▸ **YOUR GOAL**:
In the following material, identify every line holding the string "lines" and return it.

INFORMATION GIVEN below:

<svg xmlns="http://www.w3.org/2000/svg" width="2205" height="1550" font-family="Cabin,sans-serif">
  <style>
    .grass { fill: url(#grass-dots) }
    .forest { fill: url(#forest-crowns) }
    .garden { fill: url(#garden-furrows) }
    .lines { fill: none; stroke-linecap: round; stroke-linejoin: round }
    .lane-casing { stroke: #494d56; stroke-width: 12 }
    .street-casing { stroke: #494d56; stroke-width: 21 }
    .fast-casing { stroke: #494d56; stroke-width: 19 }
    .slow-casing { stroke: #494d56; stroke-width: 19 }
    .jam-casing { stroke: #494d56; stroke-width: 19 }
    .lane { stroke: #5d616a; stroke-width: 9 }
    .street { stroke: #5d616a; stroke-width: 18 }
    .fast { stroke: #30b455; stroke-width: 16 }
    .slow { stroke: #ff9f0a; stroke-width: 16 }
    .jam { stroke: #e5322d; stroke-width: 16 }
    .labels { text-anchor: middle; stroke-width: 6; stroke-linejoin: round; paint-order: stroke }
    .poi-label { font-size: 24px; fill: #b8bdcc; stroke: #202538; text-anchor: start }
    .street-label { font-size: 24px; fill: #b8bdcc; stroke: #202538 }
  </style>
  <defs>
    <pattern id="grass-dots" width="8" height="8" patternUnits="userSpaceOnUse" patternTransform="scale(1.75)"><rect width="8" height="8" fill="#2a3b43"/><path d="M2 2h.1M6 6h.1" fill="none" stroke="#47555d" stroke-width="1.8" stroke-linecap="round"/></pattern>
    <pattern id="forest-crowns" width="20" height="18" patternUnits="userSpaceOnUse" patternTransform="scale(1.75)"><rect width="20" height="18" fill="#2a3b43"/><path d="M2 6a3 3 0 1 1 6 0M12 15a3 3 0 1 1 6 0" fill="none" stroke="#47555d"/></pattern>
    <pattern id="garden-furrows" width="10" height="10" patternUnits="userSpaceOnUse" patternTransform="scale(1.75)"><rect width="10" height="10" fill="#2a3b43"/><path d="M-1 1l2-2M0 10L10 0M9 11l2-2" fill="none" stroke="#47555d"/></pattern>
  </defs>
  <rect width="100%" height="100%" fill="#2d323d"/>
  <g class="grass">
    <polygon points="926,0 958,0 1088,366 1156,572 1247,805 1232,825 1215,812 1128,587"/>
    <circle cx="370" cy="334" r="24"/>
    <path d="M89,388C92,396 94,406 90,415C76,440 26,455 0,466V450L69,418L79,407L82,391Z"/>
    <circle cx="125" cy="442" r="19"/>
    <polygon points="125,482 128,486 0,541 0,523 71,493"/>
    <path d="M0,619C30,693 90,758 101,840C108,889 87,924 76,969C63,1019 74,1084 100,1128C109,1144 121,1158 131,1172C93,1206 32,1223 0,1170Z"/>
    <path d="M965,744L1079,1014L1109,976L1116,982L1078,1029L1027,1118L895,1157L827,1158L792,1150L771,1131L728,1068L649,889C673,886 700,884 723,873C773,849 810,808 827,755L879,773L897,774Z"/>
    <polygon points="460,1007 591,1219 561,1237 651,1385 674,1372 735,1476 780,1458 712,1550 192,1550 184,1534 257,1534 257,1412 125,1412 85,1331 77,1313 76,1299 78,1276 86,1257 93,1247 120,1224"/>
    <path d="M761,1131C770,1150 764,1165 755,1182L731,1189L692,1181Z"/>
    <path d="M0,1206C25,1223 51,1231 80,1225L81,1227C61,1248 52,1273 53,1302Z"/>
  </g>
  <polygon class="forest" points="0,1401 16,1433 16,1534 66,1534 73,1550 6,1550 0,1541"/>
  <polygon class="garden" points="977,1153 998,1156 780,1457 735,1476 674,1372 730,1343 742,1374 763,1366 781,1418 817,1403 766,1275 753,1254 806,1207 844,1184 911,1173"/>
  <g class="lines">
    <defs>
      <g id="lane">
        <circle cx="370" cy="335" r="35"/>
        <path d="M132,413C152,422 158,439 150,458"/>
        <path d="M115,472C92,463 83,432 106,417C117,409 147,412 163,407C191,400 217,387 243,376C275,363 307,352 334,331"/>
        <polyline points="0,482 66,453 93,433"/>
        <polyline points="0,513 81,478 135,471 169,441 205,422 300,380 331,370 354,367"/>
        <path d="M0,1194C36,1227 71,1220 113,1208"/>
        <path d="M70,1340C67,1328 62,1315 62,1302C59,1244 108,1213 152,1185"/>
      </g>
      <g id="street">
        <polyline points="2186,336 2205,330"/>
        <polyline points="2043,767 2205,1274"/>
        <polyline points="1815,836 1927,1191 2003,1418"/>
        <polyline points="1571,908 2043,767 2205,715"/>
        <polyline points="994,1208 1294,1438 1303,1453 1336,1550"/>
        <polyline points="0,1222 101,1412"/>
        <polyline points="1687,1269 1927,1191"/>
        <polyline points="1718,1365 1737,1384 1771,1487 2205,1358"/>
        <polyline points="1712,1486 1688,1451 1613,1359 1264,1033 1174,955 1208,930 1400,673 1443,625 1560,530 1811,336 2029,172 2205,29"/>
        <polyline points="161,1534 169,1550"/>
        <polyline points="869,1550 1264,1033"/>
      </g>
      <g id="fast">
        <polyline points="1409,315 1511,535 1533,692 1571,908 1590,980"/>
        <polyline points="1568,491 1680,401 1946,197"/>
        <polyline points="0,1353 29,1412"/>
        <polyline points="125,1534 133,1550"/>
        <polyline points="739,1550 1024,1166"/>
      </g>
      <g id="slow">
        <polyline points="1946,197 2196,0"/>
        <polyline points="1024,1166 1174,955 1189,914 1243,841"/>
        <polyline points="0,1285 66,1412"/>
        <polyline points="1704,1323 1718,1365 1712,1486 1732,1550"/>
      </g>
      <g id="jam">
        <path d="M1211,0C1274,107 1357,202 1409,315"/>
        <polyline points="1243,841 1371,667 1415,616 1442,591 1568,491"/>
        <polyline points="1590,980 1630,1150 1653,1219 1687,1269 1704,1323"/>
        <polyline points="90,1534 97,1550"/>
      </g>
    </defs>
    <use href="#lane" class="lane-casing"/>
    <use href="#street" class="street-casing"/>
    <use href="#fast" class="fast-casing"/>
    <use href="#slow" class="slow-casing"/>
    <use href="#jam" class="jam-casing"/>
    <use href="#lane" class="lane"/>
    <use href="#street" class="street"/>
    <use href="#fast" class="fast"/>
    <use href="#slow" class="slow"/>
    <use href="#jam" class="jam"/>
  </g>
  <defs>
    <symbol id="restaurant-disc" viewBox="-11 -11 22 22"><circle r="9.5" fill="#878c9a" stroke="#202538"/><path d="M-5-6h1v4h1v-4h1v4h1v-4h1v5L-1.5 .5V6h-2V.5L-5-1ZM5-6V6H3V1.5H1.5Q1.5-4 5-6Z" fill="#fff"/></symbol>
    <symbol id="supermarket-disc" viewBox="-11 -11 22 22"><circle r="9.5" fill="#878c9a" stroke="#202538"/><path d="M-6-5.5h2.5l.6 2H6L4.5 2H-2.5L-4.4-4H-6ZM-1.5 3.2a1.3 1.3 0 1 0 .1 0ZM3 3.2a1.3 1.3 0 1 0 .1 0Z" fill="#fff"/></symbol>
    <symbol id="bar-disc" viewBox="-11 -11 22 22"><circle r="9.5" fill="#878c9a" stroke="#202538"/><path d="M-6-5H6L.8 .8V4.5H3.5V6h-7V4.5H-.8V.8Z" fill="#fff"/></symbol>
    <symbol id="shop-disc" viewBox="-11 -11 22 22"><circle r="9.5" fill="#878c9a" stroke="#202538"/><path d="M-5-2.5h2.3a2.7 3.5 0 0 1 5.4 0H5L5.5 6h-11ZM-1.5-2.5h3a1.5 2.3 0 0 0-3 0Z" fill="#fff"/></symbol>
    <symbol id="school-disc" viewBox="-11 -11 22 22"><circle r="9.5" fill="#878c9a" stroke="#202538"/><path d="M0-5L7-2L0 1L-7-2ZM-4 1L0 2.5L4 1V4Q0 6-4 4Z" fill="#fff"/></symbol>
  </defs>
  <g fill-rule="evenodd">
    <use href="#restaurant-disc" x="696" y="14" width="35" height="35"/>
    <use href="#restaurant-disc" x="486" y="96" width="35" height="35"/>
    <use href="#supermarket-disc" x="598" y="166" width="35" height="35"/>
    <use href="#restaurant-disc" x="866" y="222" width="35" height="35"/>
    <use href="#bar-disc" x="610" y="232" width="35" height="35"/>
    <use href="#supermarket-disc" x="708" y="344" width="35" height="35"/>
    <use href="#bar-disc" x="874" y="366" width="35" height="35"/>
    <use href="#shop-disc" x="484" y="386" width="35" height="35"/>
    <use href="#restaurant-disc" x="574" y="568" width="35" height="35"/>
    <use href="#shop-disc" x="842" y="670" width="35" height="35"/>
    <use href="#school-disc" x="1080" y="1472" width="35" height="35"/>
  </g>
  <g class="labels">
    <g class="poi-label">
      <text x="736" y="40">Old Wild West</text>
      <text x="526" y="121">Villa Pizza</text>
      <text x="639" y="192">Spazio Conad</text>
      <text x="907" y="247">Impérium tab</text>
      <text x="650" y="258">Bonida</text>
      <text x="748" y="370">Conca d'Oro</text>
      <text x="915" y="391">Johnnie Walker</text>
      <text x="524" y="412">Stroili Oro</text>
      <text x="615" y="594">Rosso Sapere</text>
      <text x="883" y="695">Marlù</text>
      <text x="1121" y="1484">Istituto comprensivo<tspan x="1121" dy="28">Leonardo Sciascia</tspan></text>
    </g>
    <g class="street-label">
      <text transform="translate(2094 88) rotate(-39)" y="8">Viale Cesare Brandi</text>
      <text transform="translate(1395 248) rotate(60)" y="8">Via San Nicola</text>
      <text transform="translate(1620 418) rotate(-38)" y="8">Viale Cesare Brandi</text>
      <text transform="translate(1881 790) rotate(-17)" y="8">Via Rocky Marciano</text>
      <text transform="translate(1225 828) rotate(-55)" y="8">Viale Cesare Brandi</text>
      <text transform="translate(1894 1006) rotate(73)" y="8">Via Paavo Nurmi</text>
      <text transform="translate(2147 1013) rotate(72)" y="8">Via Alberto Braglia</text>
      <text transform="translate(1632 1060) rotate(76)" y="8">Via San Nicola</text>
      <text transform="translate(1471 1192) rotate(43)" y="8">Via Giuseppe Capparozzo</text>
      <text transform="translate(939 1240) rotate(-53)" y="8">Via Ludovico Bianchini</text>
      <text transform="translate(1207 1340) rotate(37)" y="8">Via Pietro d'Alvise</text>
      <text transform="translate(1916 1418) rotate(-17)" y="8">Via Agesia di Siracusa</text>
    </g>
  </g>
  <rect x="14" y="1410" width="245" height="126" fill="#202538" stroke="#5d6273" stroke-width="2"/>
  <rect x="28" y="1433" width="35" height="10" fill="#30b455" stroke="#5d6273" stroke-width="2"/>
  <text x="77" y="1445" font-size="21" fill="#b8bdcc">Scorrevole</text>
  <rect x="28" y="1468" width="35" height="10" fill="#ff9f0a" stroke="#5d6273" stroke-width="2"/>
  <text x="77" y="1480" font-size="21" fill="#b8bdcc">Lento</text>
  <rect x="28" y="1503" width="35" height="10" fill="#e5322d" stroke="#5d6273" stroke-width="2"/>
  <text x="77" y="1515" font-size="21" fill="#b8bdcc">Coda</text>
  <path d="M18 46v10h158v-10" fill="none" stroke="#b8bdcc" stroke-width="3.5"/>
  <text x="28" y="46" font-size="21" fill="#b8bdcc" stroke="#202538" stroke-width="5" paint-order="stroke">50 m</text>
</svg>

End of INFORMATION GIVEN.

▸ **FINISHED EXERCISE**:
    .lines { fill: none; stroke-linecap: round; stroke-linejoin: round }
  <g class="lines">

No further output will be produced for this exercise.